**ACTIVITY**
In the abstract on HyperTinyPW below, at about 225 kB, how much smaller is the model than the ~1.4 MB CNN it matches?

**PROVIDED TEXT**
--- START ---

Once-for-All Channel Mixers (HyperTinyPW): Generative Compression for TinyML
Abstract
Deploying neural networks on microcontrollers is constrained by kilobytes of flash and SRAM, where 1x1 pointwise (PW) channel mixers often dominate memory even after INT8 quantization. We present HyperTinyPW, a compression-as-generation approach that replaces most stored PW weights with generated weights. A shared micro-MLP synthesizes PW kernels once at load time from tiny per-layer codes; the kernels are cached and then executed with standard integer operators, so the deployment stack stays unchanged. A shared latent basis across layers reduces redundancy, and keeping the first PW layer in INT8 stabilizes early morphology-sensitive mixing. Our contributions are: (1) TinyML-faithful packed-byte accounting that includes the generator, heads or factorization, per-layer codes, the kept first PW layer, and the backbone; (2) a unified evaluation protocol with a validation-tuned threshold (t*) and bootstrap confidence intervals; and (3) a deployability analysis covering integer-only inference and boot-versus-lazy synthesis trade-offs. On three ECG benchmarks (Apnea-ECG, PTB-XL, MIT-BIH), HyperTinyPW shifts the macro-F1 versus flash Pareto frontier: at about 225 kB it matches a ~1.4 MB CNN while being 6.31x smaller (84.15% fewer bytes), retaining at least 95% of large-model macro-F1. Under 32-64 kB budgets it sustains balanced detection where compact baselines degrade. The mechanism applies broadly to other 1D biosignals, on-device speech, and embedded sensing tasks where per-layer redundancy dominates, suggesting a wider role for compression-as-generation in resource-constrained ML systems.

--- END ---

**DATASET EXCERPTS**
--- START ---

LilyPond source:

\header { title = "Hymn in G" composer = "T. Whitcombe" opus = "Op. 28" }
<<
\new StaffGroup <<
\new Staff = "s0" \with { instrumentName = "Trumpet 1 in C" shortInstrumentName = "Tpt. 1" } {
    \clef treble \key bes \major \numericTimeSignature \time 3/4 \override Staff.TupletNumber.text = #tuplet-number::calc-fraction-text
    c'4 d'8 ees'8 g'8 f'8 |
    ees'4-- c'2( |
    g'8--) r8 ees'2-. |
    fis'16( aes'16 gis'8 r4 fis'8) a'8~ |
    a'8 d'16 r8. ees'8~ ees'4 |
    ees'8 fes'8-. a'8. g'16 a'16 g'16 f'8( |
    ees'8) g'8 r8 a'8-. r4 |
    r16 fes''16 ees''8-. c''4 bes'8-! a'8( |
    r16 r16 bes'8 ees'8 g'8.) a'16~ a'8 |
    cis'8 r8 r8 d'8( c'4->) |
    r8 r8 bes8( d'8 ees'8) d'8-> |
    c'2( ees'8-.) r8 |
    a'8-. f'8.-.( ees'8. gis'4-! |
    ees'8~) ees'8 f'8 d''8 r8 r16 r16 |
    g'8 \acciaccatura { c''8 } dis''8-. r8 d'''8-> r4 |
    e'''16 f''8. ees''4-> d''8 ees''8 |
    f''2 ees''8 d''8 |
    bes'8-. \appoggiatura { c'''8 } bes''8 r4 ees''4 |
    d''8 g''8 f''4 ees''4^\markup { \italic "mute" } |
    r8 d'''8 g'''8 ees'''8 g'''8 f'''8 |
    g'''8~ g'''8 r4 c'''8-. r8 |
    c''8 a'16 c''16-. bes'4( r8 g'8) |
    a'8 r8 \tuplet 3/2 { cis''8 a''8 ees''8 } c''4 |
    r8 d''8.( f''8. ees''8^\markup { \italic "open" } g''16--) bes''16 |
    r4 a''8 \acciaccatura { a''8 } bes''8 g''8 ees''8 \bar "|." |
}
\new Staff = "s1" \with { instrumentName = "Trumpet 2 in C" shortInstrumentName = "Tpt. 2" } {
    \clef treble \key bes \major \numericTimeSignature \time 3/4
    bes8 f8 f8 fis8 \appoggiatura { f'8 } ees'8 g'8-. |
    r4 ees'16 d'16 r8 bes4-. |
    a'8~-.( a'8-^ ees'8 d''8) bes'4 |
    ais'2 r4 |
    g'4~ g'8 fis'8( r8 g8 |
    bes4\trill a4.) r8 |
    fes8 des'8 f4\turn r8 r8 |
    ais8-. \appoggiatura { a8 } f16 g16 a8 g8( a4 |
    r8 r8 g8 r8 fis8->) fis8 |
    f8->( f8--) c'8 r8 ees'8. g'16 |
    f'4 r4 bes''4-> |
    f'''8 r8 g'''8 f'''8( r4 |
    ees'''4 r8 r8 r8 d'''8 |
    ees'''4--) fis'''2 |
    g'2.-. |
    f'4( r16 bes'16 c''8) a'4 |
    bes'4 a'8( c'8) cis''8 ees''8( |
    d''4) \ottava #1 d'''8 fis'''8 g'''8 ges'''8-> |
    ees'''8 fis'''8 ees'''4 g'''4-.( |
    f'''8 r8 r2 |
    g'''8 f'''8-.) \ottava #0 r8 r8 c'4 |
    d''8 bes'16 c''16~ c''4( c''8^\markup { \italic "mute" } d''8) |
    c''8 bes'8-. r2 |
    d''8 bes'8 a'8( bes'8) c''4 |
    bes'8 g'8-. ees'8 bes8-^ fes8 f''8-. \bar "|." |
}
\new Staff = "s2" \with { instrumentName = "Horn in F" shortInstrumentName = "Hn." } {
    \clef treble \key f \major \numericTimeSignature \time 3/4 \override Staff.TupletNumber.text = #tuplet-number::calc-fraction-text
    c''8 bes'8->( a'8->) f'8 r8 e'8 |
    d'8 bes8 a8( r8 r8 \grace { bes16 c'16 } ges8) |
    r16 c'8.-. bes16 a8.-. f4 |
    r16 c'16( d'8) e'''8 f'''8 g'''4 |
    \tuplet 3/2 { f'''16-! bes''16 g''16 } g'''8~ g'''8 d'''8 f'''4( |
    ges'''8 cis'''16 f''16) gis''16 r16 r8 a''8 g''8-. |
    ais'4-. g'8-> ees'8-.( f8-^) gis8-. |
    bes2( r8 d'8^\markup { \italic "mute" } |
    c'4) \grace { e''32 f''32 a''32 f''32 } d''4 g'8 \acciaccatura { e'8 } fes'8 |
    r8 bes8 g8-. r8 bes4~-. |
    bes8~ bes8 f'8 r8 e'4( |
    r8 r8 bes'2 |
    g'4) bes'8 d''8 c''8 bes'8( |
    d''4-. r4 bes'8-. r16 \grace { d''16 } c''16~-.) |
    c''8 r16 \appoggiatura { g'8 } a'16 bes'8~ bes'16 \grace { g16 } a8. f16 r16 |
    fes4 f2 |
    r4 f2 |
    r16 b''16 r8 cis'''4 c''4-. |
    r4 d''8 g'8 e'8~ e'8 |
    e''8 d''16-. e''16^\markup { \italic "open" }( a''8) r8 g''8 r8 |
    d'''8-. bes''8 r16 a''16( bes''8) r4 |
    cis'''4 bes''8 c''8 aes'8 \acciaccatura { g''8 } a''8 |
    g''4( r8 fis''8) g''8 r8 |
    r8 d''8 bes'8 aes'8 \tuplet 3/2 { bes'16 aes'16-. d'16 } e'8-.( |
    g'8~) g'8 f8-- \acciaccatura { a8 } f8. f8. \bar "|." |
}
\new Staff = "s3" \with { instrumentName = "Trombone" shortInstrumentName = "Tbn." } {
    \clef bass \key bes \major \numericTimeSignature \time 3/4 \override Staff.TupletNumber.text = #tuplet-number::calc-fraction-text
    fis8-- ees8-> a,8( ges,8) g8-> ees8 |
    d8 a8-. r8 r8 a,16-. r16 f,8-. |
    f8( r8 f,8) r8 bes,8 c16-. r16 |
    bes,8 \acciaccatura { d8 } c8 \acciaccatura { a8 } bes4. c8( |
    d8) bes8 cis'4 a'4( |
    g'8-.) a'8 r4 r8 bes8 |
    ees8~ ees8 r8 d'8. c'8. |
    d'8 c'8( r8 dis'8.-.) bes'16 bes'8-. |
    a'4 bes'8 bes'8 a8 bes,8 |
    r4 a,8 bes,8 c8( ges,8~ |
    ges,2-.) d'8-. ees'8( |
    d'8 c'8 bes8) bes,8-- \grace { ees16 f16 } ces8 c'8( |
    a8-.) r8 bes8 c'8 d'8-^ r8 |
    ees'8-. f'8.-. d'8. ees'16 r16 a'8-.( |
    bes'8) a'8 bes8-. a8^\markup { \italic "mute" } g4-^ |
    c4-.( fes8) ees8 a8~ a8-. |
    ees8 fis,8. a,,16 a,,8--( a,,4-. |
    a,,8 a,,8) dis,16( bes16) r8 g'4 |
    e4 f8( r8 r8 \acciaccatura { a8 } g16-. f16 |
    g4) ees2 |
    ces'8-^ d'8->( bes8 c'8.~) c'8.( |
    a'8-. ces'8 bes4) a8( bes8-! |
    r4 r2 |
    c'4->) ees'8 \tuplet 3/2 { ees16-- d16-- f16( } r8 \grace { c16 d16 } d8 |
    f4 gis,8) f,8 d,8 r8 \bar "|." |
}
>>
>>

--- END ---

**ANSWER SECTION**
It is 6.31x smaller, with 84.15% fewer bytes.